Monday, Jun. 14, 1943

Power Politics

U.S. FOREIGN POLICY: SHIELD OF THE REPUBLIC -- Walter Lippmann -- Little, Brown ($1.50).

The statesman who means to maintain peace (and yet not play power politics) "must with cold calculation organize and regulate the politics of power." This is no quotation from Goebbels but from Walter Lippmann.* In U.S. Foreign Policy, Mr. Lippmann devotes 177 pages to a lucid discussion of what has been right and what is now wrong in the U.S. notions of its place in the world.

Confession. "I came out of college thinking that Theodore Roosevelt, whom I admired profoundly, was in this respect eccentric, that he kept harping on the Panama Canal and the navy. For in my youth we all assumed . . . that war was an affair that 'militarists' talked about and not something that seriously-minded progressive democrats paid any attention to.

... So I know at least one young man who was not mentally prepared for the age he was destined to live in."

In Walter Lippmann's case the lack of preparation was important. For 25 years he has been an outstanding U.S. authority on foreign policy (TIME, Sept. 27, 1937). With the late great Herbert Croly, he helped form the policy of the Wilson Administration, during World War I, when Croly's New Republic, with a circulation of 48,000 (circulation now: 27,000), was one of the most influential of U.S. magazines. Lippmann knew that a German victory would make Germany the leader of the West, "the leader ultimately of a German-Russian-Japanese coalition against the Atlantic world." Working with President Wilson, "I did not have the sense to see that the acquisition of the German islands in the Pacific north of the equator by Japan was a fatal blow to our defenses in the Pacific."
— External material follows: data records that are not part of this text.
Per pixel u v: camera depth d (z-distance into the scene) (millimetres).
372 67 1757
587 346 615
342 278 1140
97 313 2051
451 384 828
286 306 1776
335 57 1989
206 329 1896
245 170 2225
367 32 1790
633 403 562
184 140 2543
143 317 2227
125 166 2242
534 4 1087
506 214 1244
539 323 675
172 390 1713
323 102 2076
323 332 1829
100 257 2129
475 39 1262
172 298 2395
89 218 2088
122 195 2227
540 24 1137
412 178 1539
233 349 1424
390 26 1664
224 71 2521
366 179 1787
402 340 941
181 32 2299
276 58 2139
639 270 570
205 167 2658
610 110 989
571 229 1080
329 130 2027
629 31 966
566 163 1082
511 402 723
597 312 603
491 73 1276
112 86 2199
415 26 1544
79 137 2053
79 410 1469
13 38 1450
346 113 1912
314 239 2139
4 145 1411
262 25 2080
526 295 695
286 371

Editing the New York World when it was one of the most influential of U.S. newspapers, Lippmann knew that a combination of British-American sea power was (and is) essential. "Nevertheless I was too weak-minded to take a stand against the exorbitant folly of the Washington Disarmament Conference." He praised that disaster as a triumph, denounced the admirals who dared to protest. "Of that episode in my life I am ashamed, all the more so because I had no excuse for not knowing better."

Source of Error. Confession is good for the soul of America, doubly so when it results in a useful book. Troubled, groping, weakened by many a long historical digression, U.S. Foreign Policy suggests that Pundit Lippmann is at a halfway point in the clarification of his views, has shed many an old illusion without quite working out a new position to replace them. The illusions were general.

They were once attributable to most, and are now the property of some, of the lead ers of the democratic countries. Their central source of error was the failure to see that an order of world power must be based on the realities of power. Through this half-blindness the democratic leaders groped after the mirages of modernity: Mirage 1. Believing that foreign policy's chief goal is peace, pacifists were responsible for helping to bring on the two great World Wars. "Until all the nation's rivals and potential enemies are irrevocably committed to the pacifist ideal, it is a form of criminal negligence to act as if they were already committed to it." Mirage 2. Disarmament "is applicable, if at all, only to Tibet, which has no for eign relations, cannot be invaded, is not worth conquering, and has no outlying commitments. . . ." Mirage 3. Isolationism never was and never can be; the Founding Fathers al ways maintained the British-American community of interest, more durable and more important than a practical alliance.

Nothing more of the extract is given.